The reliability of kidney biopsy as the sole means for assessing kidneys from extended-criteria donors (ECDs) to be allocated to single or dual transplantation is still a matter of debate.Methods
We compared retrospectively 3 years graft survival and renal function in 44 recipients of a single kidney graft from a marginal donor with good renal function and a Karpinski histological score of ≤3 and 56 recipients of a single transplant with a Karpinski score of 4 or 5. The donors’ and recipients’ characteristics were compared by means of Wilcoxon's rank-sum test and Fisher's exact test, and survival was analysed using the log-rank test and Cox regression survival analysis.Results
The donors with the worse histological scores were slightly younger (68.0 ± 4.74 versus 71.3 ± 4.6 years, P < 0.01) and had a higher glomerular filtration rate (85.8 ± 28.2 versus 76.3 ± 26.53 mL/min, P = 0.013), but there was no difference in serum creatinine levels (0.83 ± 0.24 versus 0.85 ± 0.30 mg/dL, P = 0.381).
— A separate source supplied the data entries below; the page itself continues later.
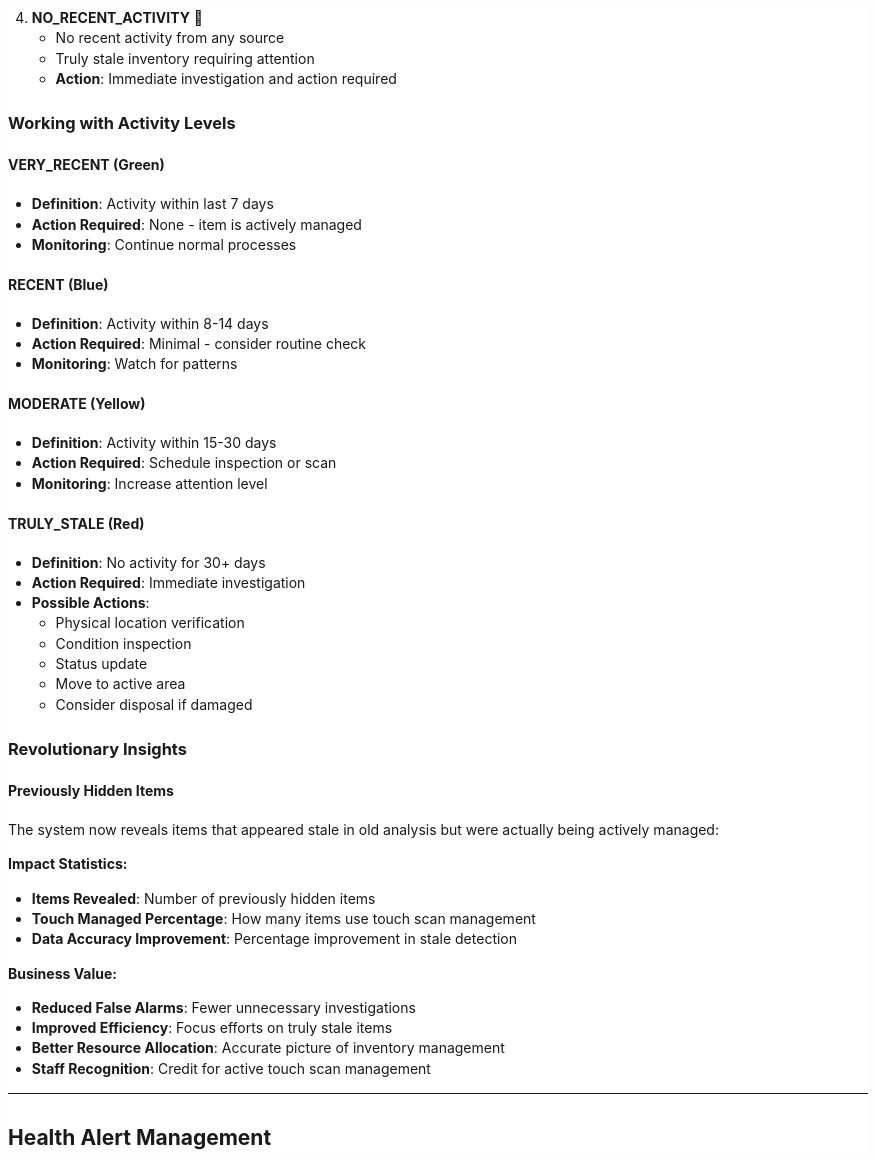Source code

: 4. **NO_RECENT_ACTIVITY** 🔴
   - No recent activity from any source
   - Truly stale inventory requiring attention
   - **Action**: Immediate investigation and action required

### Working with Activity Levels

#### VERY_RECENT (Green)
- **Definition**: Activity within last 7 days
- **Action Required**: None - item is actively managed
- **Monitoring**: Continue normal processes

#### RECENT (Blue)
- **Definition**: Activity within 8-14 days
- **Action Required**: Minimal - consider routine check
- **Monitoring**: Watch for patterns

#### MODERATE (Yellow)
- **Definition**: Activity within 15-30 days
- **Action Required**: Schedule inspection or scan
- **Monitoring**: Increase attention level

#### TRULY_STALE (Red)
- **Definition**: No activity for 30+ days
- **Action Required**: Immediate investigation
- **Possible Actions**:
  - Physical location verification
  - Condition inspection
  - Status update
  - Move to active area
  - Consider disposal if damaged

### Revolutionary Insights

#### Previously Hidden Items
The system now reveals items that appeared stale in old analysis but were actually being actively managed:

**Impact Statistics:**
- **Items Revealed**: Number of previously hidden items
- **Touch Managed Percentage**: How many items use touch scan management
- **Data Accuracy Improvement**: Percentage improvement in stale detection

**Business Value:**
- **Reduced False Alarms**: Fewer unnecessary investigations
- **Improved Efficiency**: Focus efforts on truly stale items
- **Better Resource Allocation**: Accurate picture of inventory management
- **Staff Recognition**: Credit for active touch scan management

---

## Health Alert Management
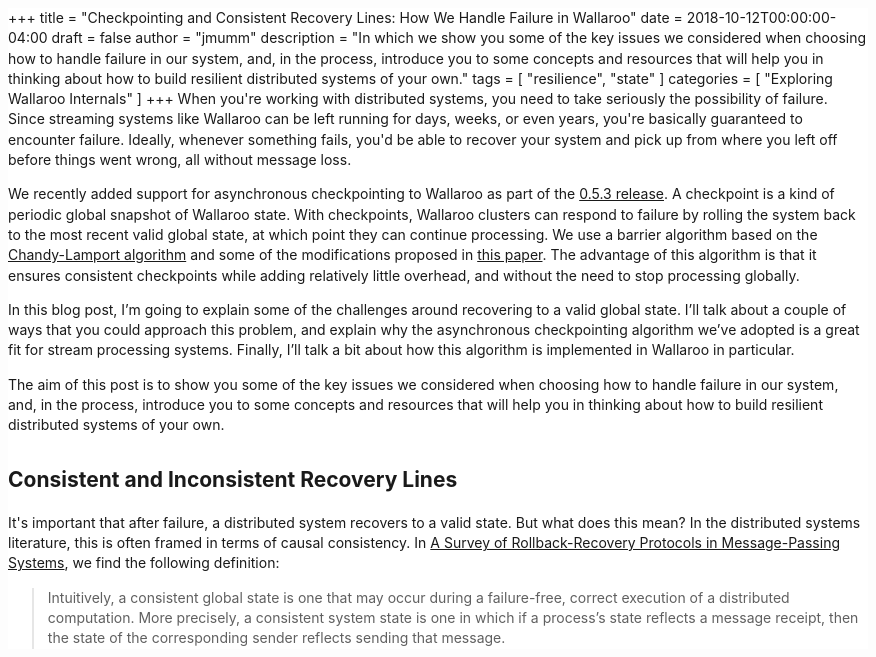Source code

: +++
title = "Checkpointing and Consistent Recovery Lines: How We Handle Failure in Wallaroo"
date = 2018-10-12T00:00:00-04:00
draft = false
author = "jmumm"
description = "In which we show you some of the key issues we considered when choosing how to handle failure in our system, and, in the process, introduce you to some concepts and resources that will help you in thinking about how to build resilient distributed systems of your own."
tags = [
    "resilience",
    "state"
]
categories = [
    "Exploring Wallaroo Internals"
]
+++
When you're working with distributed systems, you need to take seriously the possibility of failure.  Since streaming systems like Wallaroo can be left running for days, weeks, or even years, you're basically guaranteed to encounter failure.  Ideally, whenever something fails, you'd be able to recover your system and pick up from where you left off before things went wrong, all without message loss.

We recently added support for asynchronous checkpointing to Wallaroo as part of the [0.5.3 release](https://github.com/WallarooLabs/wallaroo/releases/tag/0.5.3). A checkpoint is a kind of periodic global snapshot of Wallaroo state. With checkpoints, Wallaroo clusters can respond to failure by rolling the system back to the most recent valid global state, at which point they can continue processing. We use a barrier algorithm based on the [Chandy-Lamport algorithm](https://lamport.azurewebsites.net/pubs/chandy.pdf) and some of the modifications proposed in [this paper](http://kth.diva-portal.org/smash/get/diva2:827567/FULLTEXT01.pdf). The advantage of this algorithm is that it ensures consistent checkpoints while adding relatively little overhead, and without the need to stop processing globally. 

In this blog post, I’m going to explain some of the challenges around recovering to a valid global state. I’ll talk about a couple of ways that you could approach this problem, and explain why the asynchronous checkpointing algorithm we’ve adopted is a great fit for stream processing systems. Finally, I’ll talk a bit about how this algorithm is implemented in Wallaroo in particular. 

The aim of this post is to show you some of the key issues we considered when choosing how to handle failure in our system, and, in the process, introduce you to some concepts and resources that will help you in thinking about how to build resilient distributed systems of your own.

## Consistent and Inconsistent Recovery Lines 

It's important that after failure, a distributed system recovers to a valid state.  But what does this mean? In the distributed systems literature, this is often framed in terms of causal consistency.  In [A Survey of Rollback-Recovery Protocols in Message-Passing Systems](https://www.cs.utexas.edu/~lorenzo/papers/SurveyFinal.pdf), we find the following definition:

> Intuitively, a consistent global state is one that may occur during a 
> failure-free, correct execution of a distributed computation. More 
> precisely, a consistent system state is one in which if a process’s state 
> reflects a message receipt, then the state of the corresponding sender 
> reflects sending that message.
Three years after transplantation, there was no difference between the two groups in terms of recipient serum creatinine levels (1.94 ± 0.69 versus 1.74 ± 0.49 mg/dL, P = 0.134), estimated glomerular filtration rate (eGFR, 45.6 ± 21.1 versus 51.7 ± 22.0 mL/min, P = 0.331) or the rates of graft loss (27.3 versus 35.7%, P = 0.47), delayed graft function or acute rejection.Conclusions
In our experience, provided the donor has a normal renal function, a difference in the pre-transplant histological score of kidneys from marginal cadaveric donors do not have a significant influence on the outcome 3 years after transplantation. Our findings might represent a basis for designing a randomized controlled trial of using a higher histological score threshold for the DKT allocation of grafts from ECDs with a normal renal function.